Horses removed from the range are to be sent to Oregon’s Wild Horse Corral Facility in Hines. Some will be put up for adoption and others selected for participation in the spay and behavior research.

The BLM press release announcing the plans stated, “The public is welcome to view the Warm Springs HMA gather and spay procedures.”

But one of the grounds cited in the lawsuits — filed by Front Range Equine Rescue, the American Wild Horse Campaign, the Cloud Foundation, the Animal Welfare Institute and others — is that the project violates the First Amendment, because outside groups are not adequately allowed to observe and record the surgery.

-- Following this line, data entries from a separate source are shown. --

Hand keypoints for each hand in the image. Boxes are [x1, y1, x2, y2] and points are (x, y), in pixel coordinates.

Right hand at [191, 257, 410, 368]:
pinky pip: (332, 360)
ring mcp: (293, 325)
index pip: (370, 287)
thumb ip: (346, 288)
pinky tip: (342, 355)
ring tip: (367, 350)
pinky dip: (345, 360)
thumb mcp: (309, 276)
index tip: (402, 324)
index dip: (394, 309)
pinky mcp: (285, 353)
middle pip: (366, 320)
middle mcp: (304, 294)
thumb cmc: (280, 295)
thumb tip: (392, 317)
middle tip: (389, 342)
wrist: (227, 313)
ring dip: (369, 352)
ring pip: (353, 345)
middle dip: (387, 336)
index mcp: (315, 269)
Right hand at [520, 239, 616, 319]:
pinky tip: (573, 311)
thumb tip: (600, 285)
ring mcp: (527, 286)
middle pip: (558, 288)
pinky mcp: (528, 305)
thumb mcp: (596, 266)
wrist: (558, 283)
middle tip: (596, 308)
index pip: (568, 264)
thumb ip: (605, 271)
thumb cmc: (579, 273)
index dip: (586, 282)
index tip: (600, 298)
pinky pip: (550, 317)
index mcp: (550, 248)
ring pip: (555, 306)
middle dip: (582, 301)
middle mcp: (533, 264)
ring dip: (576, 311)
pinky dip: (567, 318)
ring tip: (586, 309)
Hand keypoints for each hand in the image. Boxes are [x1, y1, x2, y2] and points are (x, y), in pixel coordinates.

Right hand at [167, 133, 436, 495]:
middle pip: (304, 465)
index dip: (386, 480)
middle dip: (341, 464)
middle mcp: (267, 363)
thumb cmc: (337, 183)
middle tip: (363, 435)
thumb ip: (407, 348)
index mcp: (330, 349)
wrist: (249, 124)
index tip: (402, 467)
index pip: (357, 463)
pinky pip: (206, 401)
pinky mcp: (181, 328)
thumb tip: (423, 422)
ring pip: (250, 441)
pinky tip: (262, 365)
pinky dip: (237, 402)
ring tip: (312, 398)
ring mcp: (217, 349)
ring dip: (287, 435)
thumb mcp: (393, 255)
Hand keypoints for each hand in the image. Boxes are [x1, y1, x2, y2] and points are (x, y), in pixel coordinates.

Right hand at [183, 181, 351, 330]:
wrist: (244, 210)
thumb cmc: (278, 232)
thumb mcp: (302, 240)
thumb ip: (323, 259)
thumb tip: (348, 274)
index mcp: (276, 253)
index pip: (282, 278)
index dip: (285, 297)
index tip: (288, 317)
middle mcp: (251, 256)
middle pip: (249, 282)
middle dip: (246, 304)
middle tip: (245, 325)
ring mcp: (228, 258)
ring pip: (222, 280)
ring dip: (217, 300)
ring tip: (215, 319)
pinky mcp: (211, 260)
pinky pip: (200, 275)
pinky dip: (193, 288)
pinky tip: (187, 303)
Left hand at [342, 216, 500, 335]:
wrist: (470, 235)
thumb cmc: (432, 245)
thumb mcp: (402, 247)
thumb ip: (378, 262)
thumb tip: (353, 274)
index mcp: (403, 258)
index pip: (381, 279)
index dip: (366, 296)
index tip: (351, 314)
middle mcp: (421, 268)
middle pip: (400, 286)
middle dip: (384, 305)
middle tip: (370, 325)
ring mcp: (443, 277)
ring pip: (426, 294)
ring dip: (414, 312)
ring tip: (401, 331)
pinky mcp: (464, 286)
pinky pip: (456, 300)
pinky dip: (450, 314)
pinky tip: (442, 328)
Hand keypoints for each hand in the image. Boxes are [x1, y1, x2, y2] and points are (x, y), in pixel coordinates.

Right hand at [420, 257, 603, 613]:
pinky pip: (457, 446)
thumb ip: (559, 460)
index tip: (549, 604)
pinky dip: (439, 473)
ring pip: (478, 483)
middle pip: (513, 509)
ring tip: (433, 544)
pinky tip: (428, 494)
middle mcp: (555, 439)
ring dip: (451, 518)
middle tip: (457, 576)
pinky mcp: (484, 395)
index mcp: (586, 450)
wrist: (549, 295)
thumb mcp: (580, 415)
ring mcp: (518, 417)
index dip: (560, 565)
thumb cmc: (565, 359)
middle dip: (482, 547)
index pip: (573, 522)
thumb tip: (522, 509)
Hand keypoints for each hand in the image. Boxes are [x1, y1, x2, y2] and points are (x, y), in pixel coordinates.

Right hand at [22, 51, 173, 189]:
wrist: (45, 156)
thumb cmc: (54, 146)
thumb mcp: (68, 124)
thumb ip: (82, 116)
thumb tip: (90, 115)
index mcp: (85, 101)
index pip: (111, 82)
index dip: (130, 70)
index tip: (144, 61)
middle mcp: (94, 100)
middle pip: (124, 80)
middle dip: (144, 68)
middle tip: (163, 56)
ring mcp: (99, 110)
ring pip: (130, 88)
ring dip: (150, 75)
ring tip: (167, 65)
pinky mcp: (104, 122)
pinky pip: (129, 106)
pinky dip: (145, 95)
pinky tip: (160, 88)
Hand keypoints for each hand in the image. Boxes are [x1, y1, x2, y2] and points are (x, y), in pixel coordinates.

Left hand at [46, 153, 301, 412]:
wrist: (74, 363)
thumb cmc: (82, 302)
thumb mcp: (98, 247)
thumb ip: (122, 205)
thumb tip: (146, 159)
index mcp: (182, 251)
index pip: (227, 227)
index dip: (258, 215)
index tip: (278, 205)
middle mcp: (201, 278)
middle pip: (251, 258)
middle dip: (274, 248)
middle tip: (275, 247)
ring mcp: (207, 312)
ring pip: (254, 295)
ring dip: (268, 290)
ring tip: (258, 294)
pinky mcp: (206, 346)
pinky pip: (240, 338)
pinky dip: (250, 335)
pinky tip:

“To date, the BLM has refused to allow a meaningful opportunity for media or the public to observe and record these procedures,” said Nick Lawton, a lawyer for one of the groups. “The BLM’s refusal to allow meaningful access to observe and record these experiments thwarts the important newsgathering objectives that Plaintiffs aim to achieve by observing and documenting the BLM’s treatment of wild horses, and thus violates Plaintiffs’ rights under the First Amendment of the U.S. Constitution.”

The groups also claim the spaying method — called ovariectomy via colpotomy, in which a veterinarian reaches into a mares’ abdomen through an incision and severs and extracts the ovaries — is “unscientific, inhumane and dangerous, and will result in pain, suffering and potentially life-threatening complications for wild mares.” They claim this violates the 1971 Wild Free-Roaming Horses and Burros Act and the National Environmental Policy Act.

The BLM spends $50 million a year, or 60 percent of its annual budget for handling wild horses and burros, warehousing 46,000 of them in corrals and private pastures, while there are 83,000 wild horses and burros on a range that can adequately sustain no more than 27,000.

In a report to Congress earlier this year the BLM explained the problem and offered different options, “Wild horses and burros have no natural predators and herds can double in size every 4 years. As herd sizes increase, the forage and water resources from the land become depleted, resulting in starvation, dehydration, and death. In their search for food and water, the animals often move onto private land or along highways resulting in safety issues and habitat destruction for horses and humans alike. Public-land ranchers have cut back on grazing to accommodate increasing numbers of wild horses and burros.”

The report noted that overpopulation of these non-native animals is degrading the ecosystem and crowding out native greater sage grouse, pronghorn, deer, elk and bighorn sheep.

According to a CNN account, two of the groups involved — Front Range Equine Rescue and the American Wild Horse Campaign — have called for using an injectable birth control vaccine called Porcine Zona Pellucida (PZP) instead of surgery.

But surgery renders the mare sterile for the rest of its life, which can be as much as 25 years, while PZP must be administered every one to two years and requires more frequent captures of the horses, which can lead to injuries. The BLM is already experimenting with PZP.

The animal advocate groups are really making huge assumptions about what is best for the animals. Until the experiment is performed it is impossible to say what is best for the horses. Let’s hope the BLM doesn’t back down again in the face of litigation.